# [WHAT IS NEEDED]
Write out the lines below as a JSON list of strings, one string per line, skipping any blank lines. Leave the pictures out of your answer.

# [EXCERPTED DATA]
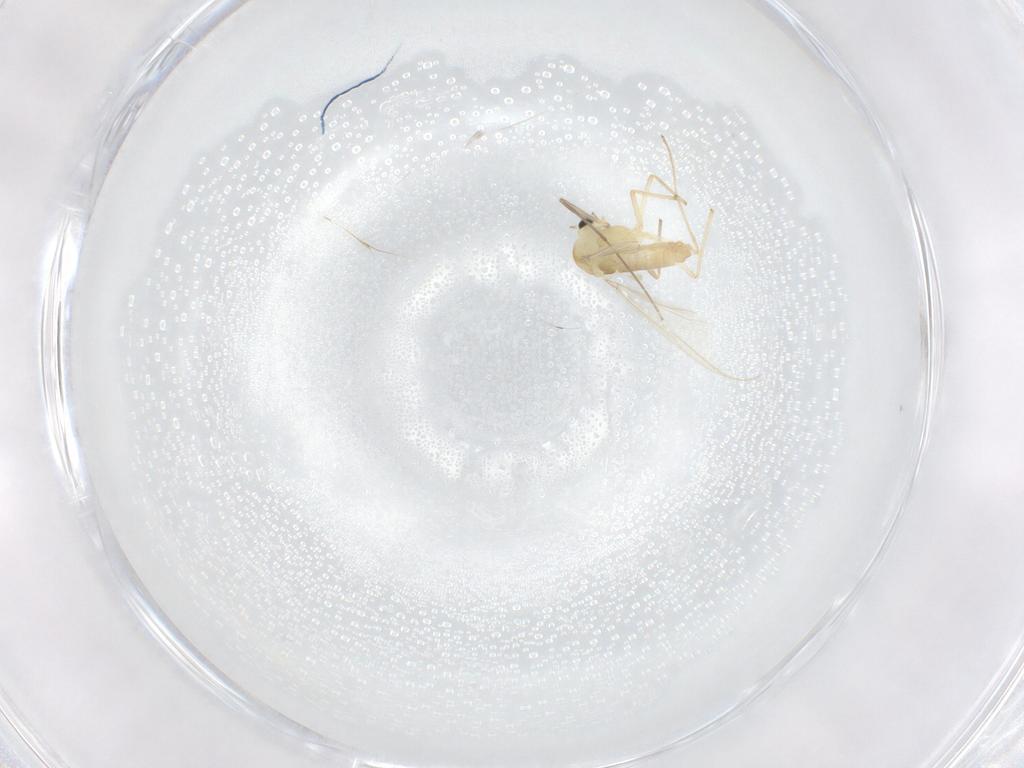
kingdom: Animalia
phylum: Arthropoda
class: Insecta
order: Diptera
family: Chironomidae
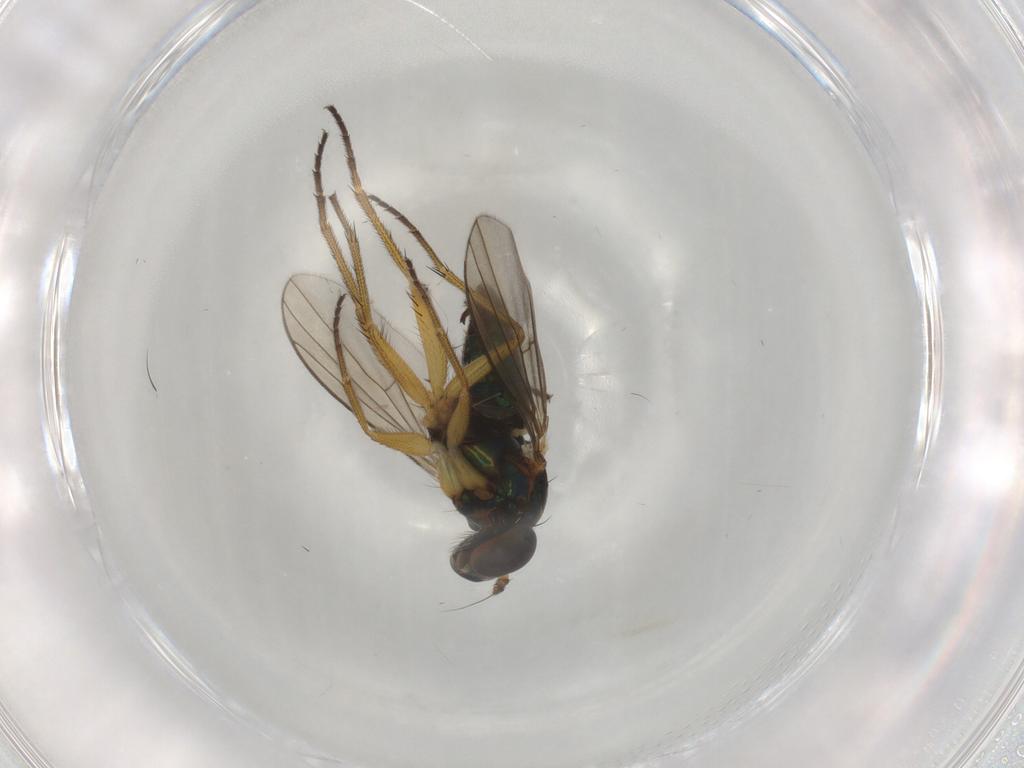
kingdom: Animalia
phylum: Arthropoda
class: Insecta
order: Diptera
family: Dolichopodidae
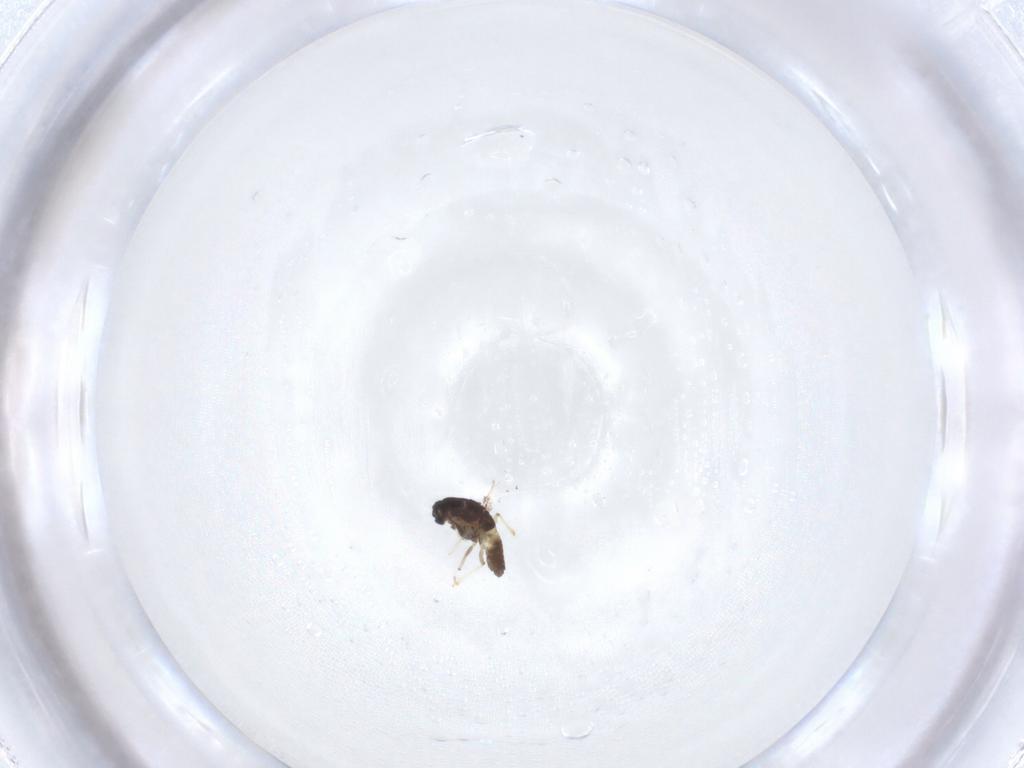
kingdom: Animalia
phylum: Arthropoda
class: Insecta
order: Diptera
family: Chironomidae
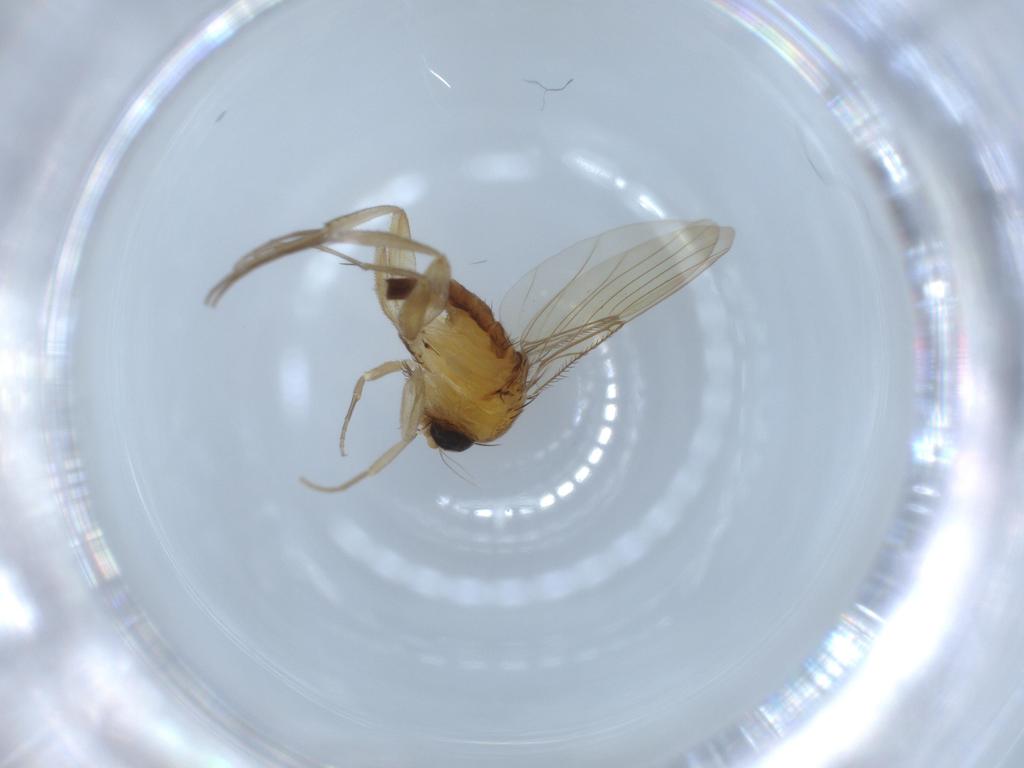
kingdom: Animalia
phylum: Arthropoda
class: Insecta
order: Diptera
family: Phoridae
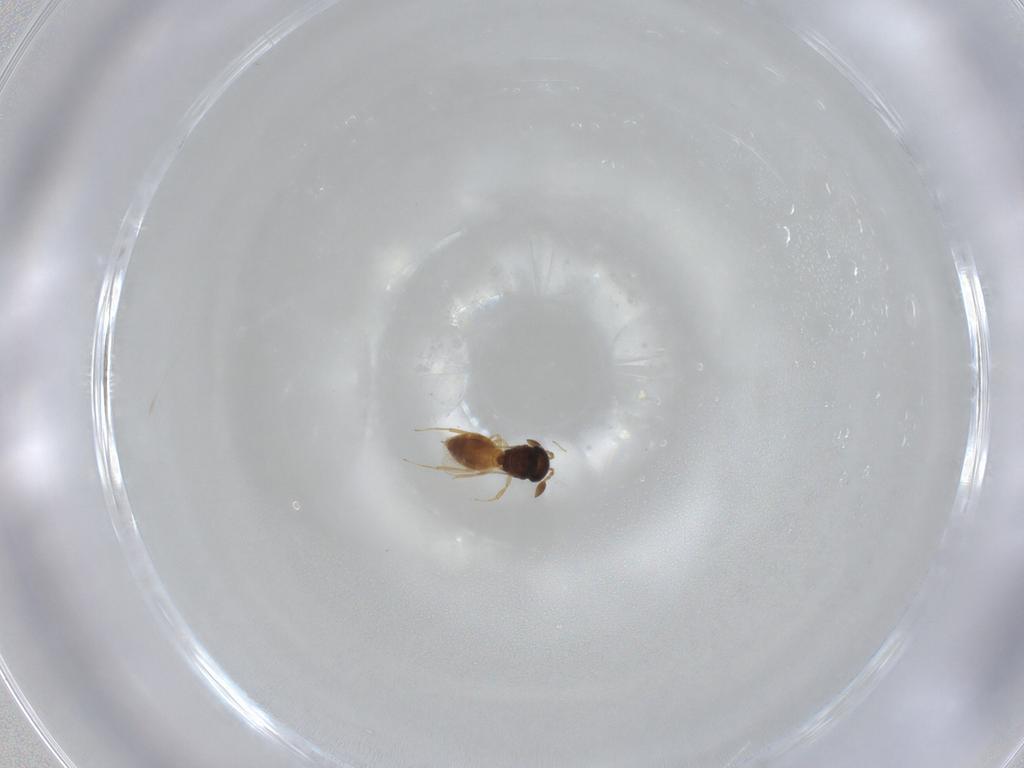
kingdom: Animalia
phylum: Arthropoda
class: Insecta
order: Hymenoptera
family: Scelionidae
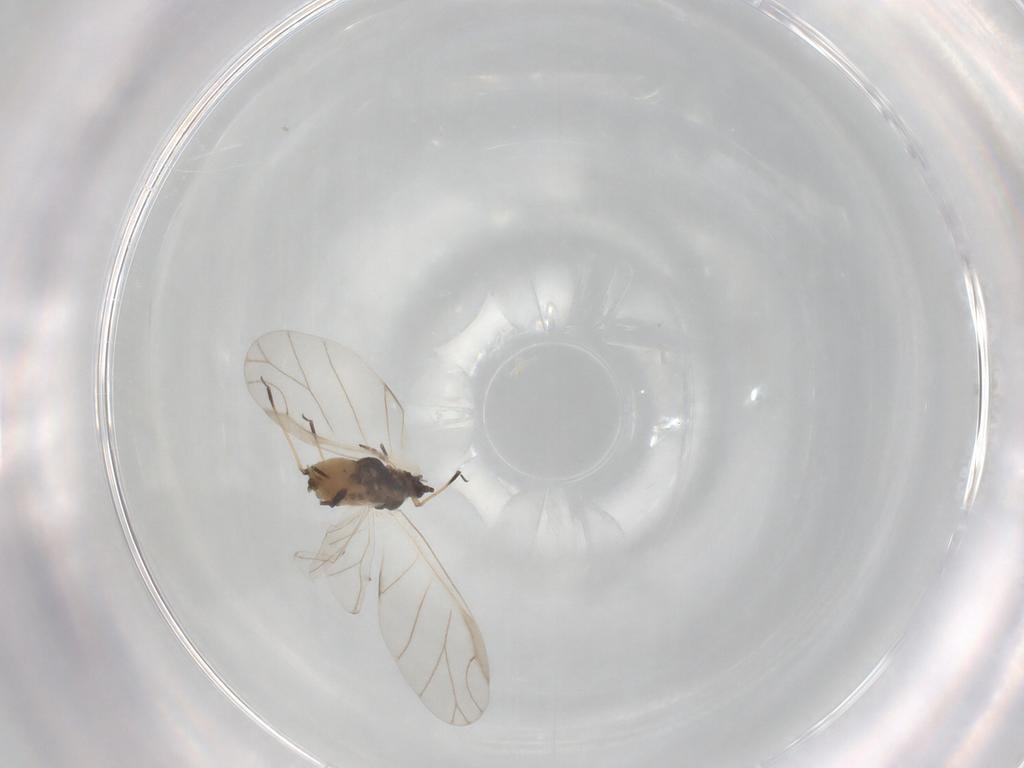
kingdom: Animalia
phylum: Arthropoda
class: Insecta
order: Hemiptera
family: Aphididae
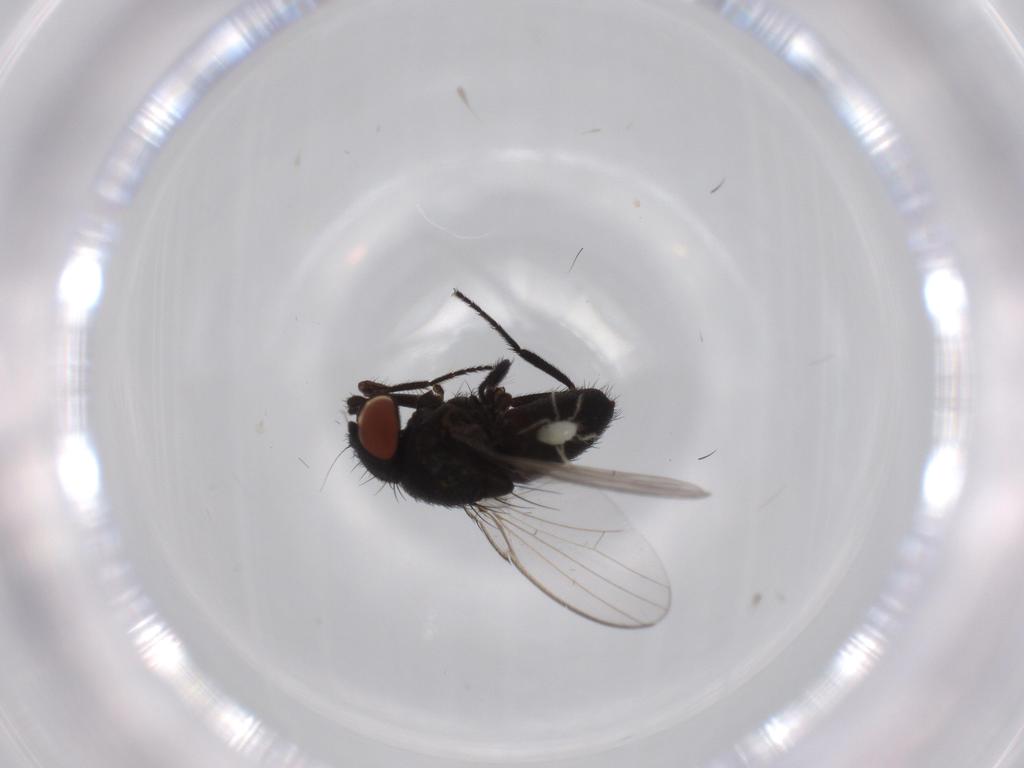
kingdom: Animalia
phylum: Arthropoda
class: Insecta
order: Diptera
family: Milichiidae
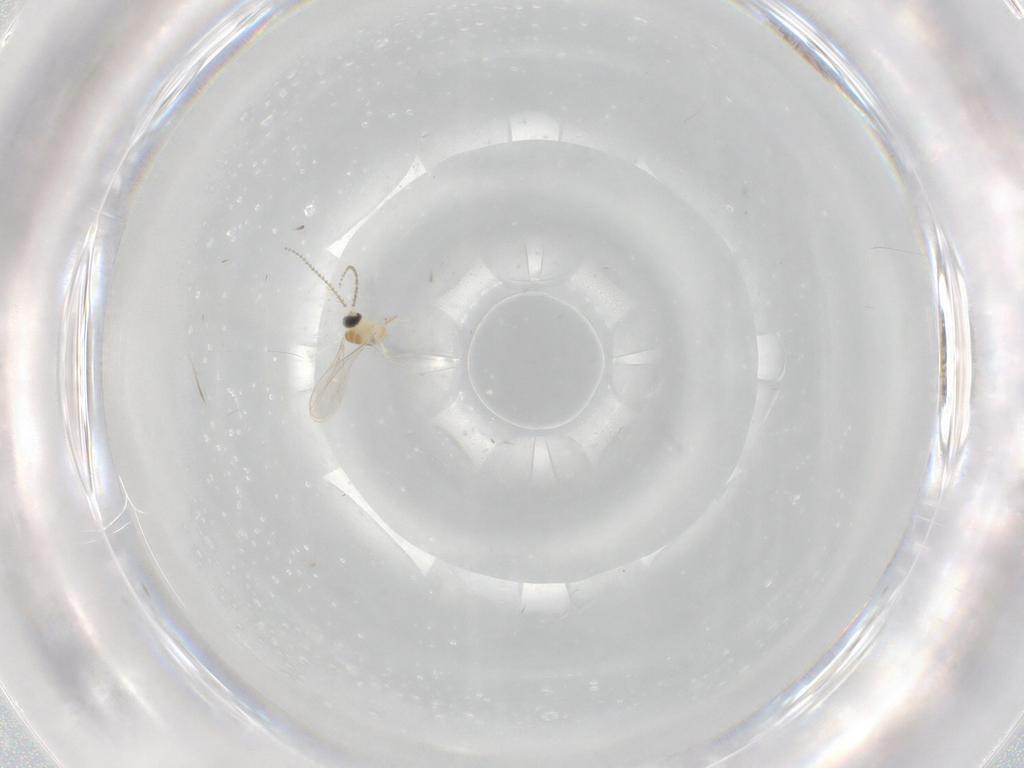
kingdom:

# [RESULT FOR THIS EXERCISE]
[
  "kingdom: Animalia",
  "phylum: Arthropoda",
  "class: Insecta",
  "order: Diptera",
  "family: Chironomidae",
  "kingdom: Animalia",
  "phylum: Arthropoda",
  "class: Insecta",
  "order: Diptera",
  "family: Dolichopodidae",
  "kingdom: Animalia",
  "phylum: Arthropoda",
  "class: Insecta",
  "order: Diptera",
  "family: Chironomidae",
  "kingdom: Animalia",
  "phylum: Arthropoda",
  "class: Insecta",
  "order: Diptera",
  "family: Phoridae",
  "kingdom: Animalia",
  "phylum: Arthropoda",
  "class: Insecta",
  "order: Hymenoptera",
  "family: Scelionidae",
  "kingdom: Animalia",
  "phylum: Arthropoda",
  "class: Insecta",
  "order: Hemiptera",
  "family: Aphididae",
  "kingdom: Animalia",
  "phylum: Arthropoda",
  "class: Insecta",
  "order: Diptera",
  "family: Milichiidae",
  "kingdom:"
]